* [Text excerpt]
▼▼▼
I have a simple dataframe, in which each row contains various amounts (n) of NA. I want to keep all rows with either n NAs or >=n NAs in a new dataframe.
Right now, i am first summing up all NAs in a row, then splitting the dataframe:
df <- structure(list(`2015` = c(33L, 61L, 31L, 35L, 24L, 38L), `2014` = c(39L,
NA, NA, 33L, 55L, 34L), `2013` = c(NA, NA, NA, 32L, NA, NA),
`2012` = c(NA, NA, NA, 40L, NA, NA), `2011` = c(NA, NA, NA,
40L, NA, NA), `2010` = c(NA, NA, NA, 33L, NA, NA), `2009` = c(NA_integer_,
NA_integer_, NA_integer_, NA_integer_, NA_integer_, NA_integer_
)), .Names = c("2015", "2014", "2013", "2012", "2011", "2010",
"2009"), row.names = c(NA, 6L), class = "data.frame")
df$NAsum <- apply(df, 1, function(x) sum(!is.na(x)))
list2env(split(df, df$NAsum),envir = .GlobalEnv)
From there, i am rbinding dataframes with the target amount of NAs, but i guess there must be a smarter way to do it.
▲▲▲
(Recorded data)
▼▼▼
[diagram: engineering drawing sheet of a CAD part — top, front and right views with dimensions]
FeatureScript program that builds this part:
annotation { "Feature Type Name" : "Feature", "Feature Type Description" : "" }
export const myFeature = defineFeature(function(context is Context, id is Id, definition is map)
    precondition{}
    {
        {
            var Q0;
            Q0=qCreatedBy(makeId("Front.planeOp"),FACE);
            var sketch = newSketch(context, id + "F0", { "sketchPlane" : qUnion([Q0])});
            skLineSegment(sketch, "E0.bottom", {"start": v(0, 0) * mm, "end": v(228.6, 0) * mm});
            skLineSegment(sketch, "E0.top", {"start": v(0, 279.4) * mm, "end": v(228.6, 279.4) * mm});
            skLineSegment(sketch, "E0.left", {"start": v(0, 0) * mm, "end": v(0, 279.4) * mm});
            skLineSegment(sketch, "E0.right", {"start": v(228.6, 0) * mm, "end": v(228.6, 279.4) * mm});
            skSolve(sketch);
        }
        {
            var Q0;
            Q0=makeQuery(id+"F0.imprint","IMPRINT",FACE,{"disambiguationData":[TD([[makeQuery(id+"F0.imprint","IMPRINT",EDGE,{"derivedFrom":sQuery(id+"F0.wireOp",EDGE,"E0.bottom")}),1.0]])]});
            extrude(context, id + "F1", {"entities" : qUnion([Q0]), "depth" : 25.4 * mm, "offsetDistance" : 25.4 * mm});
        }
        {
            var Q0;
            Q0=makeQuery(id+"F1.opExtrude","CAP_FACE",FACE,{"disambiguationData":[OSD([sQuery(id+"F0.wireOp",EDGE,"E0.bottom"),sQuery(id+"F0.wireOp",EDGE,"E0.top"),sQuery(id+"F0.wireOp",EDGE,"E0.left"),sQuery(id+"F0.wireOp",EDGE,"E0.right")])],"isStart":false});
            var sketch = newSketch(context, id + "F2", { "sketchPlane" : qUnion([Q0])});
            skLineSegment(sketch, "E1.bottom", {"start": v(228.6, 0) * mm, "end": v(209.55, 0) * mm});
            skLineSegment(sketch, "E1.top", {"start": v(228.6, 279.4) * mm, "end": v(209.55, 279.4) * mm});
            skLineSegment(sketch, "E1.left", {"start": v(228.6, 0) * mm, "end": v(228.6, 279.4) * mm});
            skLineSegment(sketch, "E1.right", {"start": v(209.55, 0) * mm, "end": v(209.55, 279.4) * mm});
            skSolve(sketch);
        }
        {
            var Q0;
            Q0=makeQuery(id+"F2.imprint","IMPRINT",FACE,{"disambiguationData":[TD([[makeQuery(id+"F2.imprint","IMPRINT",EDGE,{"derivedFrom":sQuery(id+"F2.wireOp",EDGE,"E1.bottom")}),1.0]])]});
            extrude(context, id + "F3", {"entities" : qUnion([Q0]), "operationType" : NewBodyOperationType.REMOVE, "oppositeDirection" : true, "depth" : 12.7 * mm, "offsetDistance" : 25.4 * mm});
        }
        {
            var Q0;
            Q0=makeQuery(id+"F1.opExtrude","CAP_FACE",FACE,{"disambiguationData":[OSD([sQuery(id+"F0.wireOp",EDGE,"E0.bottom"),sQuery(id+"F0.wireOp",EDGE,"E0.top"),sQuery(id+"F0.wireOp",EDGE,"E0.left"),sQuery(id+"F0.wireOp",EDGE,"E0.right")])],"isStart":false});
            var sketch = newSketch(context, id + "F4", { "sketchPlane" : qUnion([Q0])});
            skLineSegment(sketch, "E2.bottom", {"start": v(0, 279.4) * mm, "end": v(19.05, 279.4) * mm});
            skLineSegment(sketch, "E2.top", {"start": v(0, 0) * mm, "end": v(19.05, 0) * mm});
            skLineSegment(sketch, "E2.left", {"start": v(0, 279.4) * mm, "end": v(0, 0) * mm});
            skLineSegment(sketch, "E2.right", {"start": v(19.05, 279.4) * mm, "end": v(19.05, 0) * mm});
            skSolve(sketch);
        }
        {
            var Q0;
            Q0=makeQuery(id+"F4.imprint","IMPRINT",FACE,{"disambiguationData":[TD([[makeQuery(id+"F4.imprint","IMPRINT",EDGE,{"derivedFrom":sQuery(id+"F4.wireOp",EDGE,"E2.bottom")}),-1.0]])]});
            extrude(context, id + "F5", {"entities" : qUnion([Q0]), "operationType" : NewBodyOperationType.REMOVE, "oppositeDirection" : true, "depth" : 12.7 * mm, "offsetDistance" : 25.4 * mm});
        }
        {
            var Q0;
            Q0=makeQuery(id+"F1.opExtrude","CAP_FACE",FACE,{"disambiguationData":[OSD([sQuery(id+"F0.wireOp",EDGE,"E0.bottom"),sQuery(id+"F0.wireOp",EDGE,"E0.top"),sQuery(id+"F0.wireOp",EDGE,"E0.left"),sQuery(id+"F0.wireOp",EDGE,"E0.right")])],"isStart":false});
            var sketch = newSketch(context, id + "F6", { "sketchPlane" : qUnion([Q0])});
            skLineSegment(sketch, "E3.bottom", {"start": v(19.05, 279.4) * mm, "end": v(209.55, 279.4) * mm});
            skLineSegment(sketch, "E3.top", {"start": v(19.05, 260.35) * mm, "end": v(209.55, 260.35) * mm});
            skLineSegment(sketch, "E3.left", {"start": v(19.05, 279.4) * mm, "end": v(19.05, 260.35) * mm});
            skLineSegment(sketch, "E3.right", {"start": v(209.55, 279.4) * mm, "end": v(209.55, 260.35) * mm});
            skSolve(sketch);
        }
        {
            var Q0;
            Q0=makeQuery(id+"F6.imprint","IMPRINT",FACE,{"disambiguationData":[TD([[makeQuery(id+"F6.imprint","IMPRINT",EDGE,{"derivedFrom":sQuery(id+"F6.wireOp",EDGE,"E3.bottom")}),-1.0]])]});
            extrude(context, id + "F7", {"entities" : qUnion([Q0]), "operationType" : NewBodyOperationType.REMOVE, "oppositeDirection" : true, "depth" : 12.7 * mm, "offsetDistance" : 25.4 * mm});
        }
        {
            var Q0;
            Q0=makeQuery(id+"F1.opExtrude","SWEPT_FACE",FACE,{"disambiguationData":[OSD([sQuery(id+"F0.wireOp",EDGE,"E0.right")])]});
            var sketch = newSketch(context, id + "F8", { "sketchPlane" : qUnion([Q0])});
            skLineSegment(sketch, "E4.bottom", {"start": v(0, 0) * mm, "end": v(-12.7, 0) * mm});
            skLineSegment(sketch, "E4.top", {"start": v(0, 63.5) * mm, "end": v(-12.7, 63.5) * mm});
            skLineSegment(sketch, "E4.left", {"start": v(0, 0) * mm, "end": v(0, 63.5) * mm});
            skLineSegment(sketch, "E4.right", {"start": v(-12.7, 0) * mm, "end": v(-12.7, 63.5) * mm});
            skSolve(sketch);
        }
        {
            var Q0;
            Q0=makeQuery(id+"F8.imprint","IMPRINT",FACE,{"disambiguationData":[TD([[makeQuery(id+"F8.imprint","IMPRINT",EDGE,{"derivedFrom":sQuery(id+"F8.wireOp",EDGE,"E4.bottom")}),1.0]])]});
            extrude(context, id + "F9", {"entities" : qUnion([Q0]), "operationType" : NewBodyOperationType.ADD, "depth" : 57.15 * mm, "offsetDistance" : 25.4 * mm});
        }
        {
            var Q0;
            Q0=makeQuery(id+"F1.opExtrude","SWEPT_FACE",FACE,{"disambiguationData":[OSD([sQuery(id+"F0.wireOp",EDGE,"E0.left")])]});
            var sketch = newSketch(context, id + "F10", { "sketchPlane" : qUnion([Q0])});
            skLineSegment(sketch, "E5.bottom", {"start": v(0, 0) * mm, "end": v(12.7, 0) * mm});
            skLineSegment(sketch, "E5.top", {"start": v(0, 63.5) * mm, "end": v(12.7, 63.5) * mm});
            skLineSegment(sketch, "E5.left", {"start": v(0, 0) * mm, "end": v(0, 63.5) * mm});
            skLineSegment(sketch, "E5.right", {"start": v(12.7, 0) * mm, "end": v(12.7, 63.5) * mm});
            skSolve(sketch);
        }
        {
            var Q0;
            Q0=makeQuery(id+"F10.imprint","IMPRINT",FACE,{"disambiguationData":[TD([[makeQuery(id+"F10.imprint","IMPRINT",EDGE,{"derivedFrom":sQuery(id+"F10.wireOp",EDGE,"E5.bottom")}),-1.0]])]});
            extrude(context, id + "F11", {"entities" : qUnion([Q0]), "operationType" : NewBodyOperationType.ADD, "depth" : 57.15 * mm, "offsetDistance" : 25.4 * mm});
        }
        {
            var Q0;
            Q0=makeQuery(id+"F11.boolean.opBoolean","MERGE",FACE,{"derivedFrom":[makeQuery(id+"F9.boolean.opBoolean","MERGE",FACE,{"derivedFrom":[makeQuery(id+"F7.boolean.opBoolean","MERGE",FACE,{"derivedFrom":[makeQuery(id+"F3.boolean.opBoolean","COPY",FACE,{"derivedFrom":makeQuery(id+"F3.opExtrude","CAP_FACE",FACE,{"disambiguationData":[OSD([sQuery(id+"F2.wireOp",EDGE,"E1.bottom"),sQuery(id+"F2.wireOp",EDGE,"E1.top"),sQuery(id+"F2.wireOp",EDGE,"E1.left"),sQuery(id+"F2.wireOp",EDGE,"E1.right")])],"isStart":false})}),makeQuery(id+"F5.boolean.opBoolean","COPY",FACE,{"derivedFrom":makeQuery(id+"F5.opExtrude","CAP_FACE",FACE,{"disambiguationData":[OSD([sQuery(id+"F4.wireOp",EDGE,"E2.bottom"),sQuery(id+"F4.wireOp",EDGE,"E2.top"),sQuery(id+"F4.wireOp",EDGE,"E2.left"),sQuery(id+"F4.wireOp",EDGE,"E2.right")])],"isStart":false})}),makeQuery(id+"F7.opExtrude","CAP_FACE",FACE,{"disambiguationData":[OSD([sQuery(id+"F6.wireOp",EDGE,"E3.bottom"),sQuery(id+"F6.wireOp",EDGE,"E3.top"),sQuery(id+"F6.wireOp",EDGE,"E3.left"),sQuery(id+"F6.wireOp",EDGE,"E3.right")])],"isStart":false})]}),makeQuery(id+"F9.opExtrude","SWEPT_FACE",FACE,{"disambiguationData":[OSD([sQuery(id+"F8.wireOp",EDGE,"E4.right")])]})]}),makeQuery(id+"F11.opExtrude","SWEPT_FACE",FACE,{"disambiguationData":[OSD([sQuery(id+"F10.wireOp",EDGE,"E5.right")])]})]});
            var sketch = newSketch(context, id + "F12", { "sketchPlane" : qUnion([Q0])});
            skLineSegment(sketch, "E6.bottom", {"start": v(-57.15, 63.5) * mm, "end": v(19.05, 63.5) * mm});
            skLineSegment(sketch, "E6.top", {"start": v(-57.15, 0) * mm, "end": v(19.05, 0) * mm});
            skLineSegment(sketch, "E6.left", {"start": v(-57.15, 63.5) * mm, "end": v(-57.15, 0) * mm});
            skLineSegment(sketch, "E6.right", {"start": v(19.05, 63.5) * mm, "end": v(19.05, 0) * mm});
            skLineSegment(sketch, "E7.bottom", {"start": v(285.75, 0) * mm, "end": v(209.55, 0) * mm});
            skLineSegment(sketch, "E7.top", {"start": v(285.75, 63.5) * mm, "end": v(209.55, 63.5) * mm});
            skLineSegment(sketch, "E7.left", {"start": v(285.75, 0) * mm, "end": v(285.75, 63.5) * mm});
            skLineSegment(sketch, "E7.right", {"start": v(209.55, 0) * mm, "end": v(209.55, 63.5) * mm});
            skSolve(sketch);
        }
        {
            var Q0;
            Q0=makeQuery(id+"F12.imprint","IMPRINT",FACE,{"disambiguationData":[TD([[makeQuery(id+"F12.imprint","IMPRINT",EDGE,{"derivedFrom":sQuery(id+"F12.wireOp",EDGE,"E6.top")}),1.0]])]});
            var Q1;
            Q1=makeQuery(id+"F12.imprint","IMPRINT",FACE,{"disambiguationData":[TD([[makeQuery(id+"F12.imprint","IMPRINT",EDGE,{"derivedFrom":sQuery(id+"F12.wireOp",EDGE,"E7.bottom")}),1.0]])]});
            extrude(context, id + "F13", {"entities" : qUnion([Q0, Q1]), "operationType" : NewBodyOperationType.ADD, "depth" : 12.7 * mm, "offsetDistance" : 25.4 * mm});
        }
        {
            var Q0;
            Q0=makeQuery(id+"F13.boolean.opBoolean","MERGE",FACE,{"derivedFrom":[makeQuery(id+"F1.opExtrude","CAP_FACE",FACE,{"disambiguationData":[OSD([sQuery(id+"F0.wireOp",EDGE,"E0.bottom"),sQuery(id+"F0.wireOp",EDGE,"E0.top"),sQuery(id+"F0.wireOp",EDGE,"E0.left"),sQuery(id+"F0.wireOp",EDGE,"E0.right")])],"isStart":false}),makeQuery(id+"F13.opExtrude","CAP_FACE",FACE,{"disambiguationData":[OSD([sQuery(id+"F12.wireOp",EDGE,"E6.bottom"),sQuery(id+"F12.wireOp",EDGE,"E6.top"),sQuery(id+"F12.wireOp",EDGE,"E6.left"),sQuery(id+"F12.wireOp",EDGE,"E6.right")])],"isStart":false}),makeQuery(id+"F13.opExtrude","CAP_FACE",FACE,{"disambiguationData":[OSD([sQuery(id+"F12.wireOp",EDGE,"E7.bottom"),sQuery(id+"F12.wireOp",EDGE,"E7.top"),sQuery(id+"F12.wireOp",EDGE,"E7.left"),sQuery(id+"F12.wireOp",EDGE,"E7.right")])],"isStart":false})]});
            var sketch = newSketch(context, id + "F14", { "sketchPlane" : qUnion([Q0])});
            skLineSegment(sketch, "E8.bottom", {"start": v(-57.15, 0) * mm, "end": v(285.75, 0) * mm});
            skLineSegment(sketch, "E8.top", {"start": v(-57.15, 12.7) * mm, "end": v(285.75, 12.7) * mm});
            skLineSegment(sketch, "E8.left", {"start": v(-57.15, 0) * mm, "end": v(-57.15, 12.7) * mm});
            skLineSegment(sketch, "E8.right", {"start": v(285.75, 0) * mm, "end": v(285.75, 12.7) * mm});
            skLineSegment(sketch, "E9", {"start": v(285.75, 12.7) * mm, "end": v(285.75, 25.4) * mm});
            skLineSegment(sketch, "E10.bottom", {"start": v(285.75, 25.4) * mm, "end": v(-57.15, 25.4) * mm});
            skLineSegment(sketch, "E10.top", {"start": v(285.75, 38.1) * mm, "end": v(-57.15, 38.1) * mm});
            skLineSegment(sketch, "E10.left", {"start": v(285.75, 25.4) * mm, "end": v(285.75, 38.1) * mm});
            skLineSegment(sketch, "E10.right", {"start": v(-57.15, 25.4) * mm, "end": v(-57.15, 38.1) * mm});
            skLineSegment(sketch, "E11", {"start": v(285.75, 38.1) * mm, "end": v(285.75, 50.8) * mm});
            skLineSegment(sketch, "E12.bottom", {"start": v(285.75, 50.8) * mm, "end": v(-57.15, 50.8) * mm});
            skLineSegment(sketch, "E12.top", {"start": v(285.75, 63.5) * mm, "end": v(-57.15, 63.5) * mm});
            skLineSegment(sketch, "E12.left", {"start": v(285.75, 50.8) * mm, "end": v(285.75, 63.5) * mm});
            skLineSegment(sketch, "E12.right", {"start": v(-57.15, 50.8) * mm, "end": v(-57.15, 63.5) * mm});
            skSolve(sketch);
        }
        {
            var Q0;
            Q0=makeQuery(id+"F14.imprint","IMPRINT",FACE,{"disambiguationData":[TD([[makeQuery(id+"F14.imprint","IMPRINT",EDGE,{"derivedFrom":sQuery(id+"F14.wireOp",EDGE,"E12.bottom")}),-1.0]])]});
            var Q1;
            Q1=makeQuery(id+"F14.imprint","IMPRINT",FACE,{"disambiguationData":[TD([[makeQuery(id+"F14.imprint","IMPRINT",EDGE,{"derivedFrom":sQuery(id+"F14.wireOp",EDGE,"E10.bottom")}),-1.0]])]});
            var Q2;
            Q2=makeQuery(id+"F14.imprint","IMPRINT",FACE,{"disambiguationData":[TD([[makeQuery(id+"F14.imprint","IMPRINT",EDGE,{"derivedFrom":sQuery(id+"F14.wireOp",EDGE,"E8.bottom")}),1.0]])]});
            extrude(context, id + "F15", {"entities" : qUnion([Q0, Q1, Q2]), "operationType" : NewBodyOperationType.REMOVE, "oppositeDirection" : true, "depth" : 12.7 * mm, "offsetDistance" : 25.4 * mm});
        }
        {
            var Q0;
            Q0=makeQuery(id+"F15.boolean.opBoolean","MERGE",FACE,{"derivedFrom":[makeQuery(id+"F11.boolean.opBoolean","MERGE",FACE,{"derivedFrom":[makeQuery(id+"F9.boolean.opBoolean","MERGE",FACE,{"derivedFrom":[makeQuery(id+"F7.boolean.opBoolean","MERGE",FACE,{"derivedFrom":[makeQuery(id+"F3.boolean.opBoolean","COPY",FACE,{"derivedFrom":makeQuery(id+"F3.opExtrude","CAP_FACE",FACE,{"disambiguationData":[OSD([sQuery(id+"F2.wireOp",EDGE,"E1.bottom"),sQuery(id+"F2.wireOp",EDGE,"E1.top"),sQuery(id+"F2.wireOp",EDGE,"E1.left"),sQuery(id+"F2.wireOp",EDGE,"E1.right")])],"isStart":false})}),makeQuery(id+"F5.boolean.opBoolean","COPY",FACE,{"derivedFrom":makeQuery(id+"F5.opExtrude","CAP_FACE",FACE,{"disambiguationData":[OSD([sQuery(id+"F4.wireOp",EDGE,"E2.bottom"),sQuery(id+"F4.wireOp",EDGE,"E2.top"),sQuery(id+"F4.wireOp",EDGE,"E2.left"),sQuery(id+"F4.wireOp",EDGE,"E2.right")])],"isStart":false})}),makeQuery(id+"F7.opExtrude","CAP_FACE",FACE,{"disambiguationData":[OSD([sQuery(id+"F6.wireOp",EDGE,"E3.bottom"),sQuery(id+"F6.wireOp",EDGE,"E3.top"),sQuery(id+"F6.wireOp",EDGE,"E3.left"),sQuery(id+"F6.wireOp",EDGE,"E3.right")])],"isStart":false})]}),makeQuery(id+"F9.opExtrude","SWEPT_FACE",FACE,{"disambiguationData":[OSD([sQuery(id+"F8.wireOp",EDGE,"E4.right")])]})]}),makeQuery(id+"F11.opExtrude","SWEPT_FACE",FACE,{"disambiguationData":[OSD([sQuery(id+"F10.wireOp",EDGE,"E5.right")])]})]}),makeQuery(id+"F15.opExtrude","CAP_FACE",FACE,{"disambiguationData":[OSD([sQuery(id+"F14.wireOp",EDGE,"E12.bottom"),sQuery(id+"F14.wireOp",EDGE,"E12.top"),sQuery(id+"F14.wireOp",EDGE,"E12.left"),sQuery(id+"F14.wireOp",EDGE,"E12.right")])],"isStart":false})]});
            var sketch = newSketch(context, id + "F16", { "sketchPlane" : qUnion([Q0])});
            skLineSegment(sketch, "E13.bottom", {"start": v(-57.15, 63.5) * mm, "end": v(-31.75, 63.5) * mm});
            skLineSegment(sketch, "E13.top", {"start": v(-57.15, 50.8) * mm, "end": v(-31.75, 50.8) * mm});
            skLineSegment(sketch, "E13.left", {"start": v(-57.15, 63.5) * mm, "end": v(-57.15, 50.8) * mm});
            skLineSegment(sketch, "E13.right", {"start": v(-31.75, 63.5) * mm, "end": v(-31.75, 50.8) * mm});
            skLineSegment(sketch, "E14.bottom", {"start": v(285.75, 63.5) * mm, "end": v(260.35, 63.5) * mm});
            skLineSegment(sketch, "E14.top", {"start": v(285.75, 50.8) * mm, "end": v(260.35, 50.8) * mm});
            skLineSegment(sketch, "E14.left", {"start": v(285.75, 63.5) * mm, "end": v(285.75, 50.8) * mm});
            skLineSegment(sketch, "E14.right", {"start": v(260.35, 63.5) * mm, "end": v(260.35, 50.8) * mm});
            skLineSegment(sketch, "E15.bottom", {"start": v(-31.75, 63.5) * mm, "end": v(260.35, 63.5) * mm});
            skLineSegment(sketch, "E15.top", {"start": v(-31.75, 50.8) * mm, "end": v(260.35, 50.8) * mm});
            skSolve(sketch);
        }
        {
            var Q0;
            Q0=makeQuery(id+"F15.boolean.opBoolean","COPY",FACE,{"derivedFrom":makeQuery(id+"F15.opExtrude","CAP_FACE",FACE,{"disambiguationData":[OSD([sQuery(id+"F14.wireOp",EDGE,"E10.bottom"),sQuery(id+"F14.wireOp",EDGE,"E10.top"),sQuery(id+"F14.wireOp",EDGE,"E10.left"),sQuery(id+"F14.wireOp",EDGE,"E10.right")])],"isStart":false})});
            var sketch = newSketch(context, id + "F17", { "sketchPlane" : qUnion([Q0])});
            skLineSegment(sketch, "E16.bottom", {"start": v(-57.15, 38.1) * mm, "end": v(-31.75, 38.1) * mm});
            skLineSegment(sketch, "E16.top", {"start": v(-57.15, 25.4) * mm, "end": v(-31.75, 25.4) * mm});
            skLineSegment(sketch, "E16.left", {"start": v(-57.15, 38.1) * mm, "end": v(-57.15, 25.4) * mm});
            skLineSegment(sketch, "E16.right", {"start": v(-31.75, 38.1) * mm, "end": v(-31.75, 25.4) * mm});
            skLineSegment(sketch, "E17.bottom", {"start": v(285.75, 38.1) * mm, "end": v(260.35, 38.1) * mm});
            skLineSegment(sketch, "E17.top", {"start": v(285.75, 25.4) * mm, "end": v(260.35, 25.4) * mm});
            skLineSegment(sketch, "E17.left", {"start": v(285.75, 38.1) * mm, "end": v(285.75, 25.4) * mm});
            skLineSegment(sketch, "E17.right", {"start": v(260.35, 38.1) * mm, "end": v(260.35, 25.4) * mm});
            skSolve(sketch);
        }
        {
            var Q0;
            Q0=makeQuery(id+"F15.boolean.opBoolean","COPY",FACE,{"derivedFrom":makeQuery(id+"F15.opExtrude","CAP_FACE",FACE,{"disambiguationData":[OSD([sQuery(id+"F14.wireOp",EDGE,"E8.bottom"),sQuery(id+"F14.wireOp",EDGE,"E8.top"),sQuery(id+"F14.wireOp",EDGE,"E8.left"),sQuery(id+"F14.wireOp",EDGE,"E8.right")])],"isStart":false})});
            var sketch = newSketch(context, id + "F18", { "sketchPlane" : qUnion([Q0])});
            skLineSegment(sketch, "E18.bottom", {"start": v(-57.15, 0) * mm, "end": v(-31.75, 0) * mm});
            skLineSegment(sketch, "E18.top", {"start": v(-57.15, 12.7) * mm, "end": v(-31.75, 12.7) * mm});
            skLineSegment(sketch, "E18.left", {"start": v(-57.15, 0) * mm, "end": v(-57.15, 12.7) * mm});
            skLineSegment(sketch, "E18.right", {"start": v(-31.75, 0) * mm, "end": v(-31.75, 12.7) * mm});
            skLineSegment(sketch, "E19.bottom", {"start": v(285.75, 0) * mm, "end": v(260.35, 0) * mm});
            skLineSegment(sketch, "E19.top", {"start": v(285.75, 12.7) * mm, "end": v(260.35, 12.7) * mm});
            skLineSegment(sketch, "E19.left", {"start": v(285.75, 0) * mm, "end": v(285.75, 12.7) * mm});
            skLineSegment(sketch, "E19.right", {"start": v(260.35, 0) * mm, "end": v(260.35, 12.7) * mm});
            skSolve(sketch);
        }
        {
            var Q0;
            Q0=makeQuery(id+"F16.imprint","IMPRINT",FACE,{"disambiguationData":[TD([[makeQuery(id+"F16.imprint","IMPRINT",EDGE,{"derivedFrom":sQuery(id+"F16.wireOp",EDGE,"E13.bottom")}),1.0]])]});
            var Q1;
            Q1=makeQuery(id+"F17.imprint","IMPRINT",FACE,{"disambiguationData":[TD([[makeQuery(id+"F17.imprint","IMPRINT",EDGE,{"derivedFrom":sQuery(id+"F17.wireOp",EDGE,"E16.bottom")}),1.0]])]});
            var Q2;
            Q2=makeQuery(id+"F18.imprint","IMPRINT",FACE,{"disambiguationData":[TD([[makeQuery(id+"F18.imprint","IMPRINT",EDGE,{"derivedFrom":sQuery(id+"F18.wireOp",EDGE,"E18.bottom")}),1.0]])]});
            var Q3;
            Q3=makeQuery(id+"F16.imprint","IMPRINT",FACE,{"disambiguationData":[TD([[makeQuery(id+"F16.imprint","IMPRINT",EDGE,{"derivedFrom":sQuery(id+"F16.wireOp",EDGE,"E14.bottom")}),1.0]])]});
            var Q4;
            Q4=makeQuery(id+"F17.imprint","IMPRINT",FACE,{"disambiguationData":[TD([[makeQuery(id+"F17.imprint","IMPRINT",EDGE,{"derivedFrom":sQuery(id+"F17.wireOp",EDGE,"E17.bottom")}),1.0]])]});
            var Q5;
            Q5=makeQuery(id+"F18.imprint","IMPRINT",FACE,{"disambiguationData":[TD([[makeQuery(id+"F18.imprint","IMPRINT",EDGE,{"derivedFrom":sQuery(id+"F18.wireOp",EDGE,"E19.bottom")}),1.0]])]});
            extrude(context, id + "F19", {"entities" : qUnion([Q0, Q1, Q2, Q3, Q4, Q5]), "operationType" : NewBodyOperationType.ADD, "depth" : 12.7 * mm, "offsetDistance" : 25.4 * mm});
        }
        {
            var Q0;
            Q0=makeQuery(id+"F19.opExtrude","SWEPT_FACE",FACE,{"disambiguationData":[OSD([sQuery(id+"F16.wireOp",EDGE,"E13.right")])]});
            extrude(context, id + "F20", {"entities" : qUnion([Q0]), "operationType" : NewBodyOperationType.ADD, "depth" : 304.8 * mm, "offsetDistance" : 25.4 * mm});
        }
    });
▲▲▲
* [Task] In the forum post about filtering rows by NA count, explain what the per-row sum added as the NAsum column is used for.

* [Completed task] The sum is used to split the dataframe into separate dataframes, one for each value of NAsum, which are placed in the global environment. The poster then rbinds the dataframes with the target amount of NAs to collect the rows that have n or at least n NAs.